::: DATA UNDER STUDY :::
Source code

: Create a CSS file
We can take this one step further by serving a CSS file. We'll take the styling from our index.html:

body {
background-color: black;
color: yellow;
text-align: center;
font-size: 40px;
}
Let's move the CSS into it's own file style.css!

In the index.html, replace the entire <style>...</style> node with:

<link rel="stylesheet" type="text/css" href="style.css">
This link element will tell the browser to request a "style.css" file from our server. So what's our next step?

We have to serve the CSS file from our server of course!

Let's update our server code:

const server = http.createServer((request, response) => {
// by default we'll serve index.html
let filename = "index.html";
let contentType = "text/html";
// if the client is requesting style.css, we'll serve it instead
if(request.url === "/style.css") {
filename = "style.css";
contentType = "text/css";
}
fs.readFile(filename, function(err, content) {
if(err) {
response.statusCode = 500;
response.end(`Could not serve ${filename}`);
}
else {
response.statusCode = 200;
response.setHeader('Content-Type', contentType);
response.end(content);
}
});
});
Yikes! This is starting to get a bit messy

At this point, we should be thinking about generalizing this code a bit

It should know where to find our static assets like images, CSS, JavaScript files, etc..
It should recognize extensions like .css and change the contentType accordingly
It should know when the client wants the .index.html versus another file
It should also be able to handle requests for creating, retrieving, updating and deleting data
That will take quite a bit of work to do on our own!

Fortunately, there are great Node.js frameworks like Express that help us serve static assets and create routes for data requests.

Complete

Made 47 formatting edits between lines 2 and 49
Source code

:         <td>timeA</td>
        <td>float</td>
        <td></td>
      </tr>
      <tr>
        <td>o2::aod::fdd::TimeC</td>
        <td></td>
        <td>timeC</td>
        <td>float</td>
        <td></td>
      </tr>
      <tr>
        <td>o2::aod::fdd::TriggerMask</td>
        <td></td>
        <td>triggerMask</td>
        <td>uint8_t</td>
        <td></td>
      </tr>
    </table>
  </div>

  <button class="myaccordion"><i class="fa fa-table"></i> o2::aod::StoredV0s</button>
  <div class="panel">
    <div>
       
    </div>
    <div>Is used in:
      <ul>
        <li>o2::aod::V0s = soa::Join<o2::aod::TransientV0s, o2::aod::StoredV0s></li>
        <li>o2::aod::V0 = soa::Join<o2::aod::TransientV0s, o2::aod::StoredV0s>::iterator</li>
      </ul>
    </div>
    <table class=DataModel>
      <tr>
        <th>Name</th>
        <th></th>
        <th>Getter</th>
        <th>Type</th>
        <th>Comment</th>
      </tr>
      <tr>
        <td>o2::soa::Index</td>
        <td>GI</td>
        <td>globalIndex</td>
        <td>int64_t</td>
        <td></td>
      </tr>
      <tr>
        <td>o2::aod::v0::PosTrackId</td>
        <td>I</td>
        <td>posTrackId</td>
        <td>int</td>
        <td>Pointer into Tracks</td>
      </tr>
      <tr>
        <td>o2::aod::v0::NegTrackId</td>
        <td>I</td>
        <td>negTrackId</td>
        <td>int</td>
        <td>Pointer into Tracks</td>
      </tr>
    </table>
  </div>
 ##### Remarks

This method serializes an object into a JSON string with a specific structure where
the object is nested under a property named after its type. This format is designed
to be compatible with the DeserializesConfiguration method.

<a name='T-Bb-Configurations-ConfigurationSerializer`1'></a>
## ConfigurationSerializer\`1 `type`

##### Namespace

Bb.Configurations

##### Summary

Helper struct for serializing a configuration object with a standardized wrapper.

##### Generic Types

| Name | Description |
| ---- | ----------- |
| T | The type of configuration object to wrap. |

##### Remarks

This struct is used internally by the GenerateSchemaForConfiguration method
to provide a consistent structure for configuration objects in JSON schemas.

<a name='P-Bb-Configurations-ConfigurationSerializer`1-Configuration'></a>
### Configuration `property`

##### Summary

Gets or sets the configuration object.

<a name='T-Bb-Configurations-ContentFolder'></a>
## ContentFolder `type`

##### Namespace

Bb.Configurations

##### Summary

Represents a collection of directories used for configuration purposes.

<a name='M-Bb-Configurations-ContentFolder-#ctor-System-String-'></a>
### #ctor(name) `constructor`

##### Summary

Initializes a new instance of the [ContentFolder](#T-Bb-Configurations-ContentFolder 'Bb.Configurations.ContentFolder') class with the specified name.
:::
WHAT TO WORK ON
Copy every entry exactly, missing none.

EXERCISE RESULT
Source code

: Create a CSS file
We can take this one step further by serving a CSS file. We'll take the styling from our index.html:

body {
background-color: black;
color: yellow;
text-align: center;
font-size: 40px;
}
Let's move the CSS into it's own file style.css!

In the index.html, replace the entire <style>...</style> node with:

<link rel="stylesheet" type="text/css" href="style.css">
This link element will tell the browser to request a "style.css" file from our server. So what's our next step?

We have to serve the CSS file from our server of course!

Let's update our server code:

const server = http.createServer((request, response) => {
// by default we'll serve index.html
let filename = "index.html";
let contentType = "text/html";
// if the client is requesting style.css, we'll serve it instead
if(request.url === "/style.css") {
filename = "style.css";
contentType = "text/css";
}
fs.readFile(filename, function(err, content) {
if(err) {
response.statusCode = 500;
response.end(`Could not serve ${filename}`);
}
else {
response.statusCode = 200;
response.setHeader('Content-Type', contentType);
response.end(content);
}
});
});
Yikes! This is starting to get a bit messy

At this point, we should be thinking about generalizing this code a bit

It should know where to find our static assets like images, CSS, JavaScript files, etc..
It should recognize extensions like .css and change the contentType accordingly
It should know when the client wants the .index.html versus another file
It should also be able to handle requests for creating, retrieving, updating and deleting data
That will take quite a bit of work to do on our own!

Fortunately, there are great Node.js frameworks like Express that help us serve static assets and create routes for data requests.

Complete

Made 47 formatting edits between lines 2 and 49
Source code

:         <td>timeA</td>
        <td>float</td>
        <td></td>
      </tr>
      <tr>
        <td>o2::aod::fdd::TimeC</td>
        <td></td>
        <td>timeC</td>
        <td>float</td>
        <td></td>
      </tr>
      <tr>
        <td>o2::aod::fdd::TriggerMask</td>
        <td></td>
        <td>triggerMask</td>
        <td>uint8_t</td>
        <td></td>
      </tr>
    </table>
  </div>

  <button class="myaccordion"><i class="fa fa-table"></i> o2::aod::StoredV0s</button>
  <div class="panel">
    <div>
       
    </div>
    <div>Is used in:
      <ul>
        <li>o2::aod::V0s = soa::Join<o2::aod::TransientV0s, o2::aod::StoredV0s></li>
        <li>o2::aod::V0 = soa::Join<o2::aod::TransientV0s, o2::aod::StoredV0s>::iterator</li>
      </ul>
    </div>
    <table class=DataModel>
      <tr>
        <th>Name</th>
        <th></th>
        <th>Getter</th>
        <th>Type</th>
        <th>Comment</th>
      </tr>
      <tr>
        <td>o2::soa::Index</td>
        <td>GI</td>
        <td>globalIndex</td>
        <td>int64_t</td>
        <td></td>
      </tr>
      <tr>
        <td>o2::aod::v0::PosTrackId</td>
        <td>I</td>
        <td>posTrackId</td>
        <td>int</td>
        <td>Pointer into Tracks</td>
      </tr>
      <tr>
        <td>o2::aod::v0::NegTrackId</td>
        <td>I</td>
        <td>negTrackId</td>
        <td>int</td>
        <td>Pointer into Tracks</td>
      </tr>
    </table>
  </div>
 ##### Remarks

This method serializes an object into a JSON string with a specific structure where
the object is nested under a property named after its type. This format is designed
to be compatible with the DeserializesConfiguration method.

<a name='T-Bb-Configurations-ConfigurationSerializer`1'></a>
## ConfigurationSerializer\`1 `type`

##### Namespace

Bb.Configurations

##### Summary

Helper struct for serializing a configuration object with a standardized wrapper.

##### Generic Types

| Name | Description |
| ---- | ----------- |
| T | The type of configuration object to wrap. |

##### Remarks

This struct is used internally by the GenerateSchemaForConfiguration method
to provide a consistent structure for configuration objects in JSON schemas.

<a name='P-Bb-Configurations-ConfigurationSerializer`1-Configuration'></a>
### Configuration `property`

##### Summary

Gets or sets the configuration object.

<a name='T-Bb-Configurations-ContentFolder'></a>
## ContentFolder `type`

##### Namespace

Bb.Configurations

##### Summary

Represents a collection of directories used for configuration purposes.

<a name='M-Bb-Configurations-ContentFolder-#ctor-System-String-'></a>
### #ctor(name) `constructor`

##### Summary

Initializes a new instance of the [ContentFolder](#T-Bb-Configurations-ContentFolder 'Bb.Configurations.ContentFolder') class with the specified name.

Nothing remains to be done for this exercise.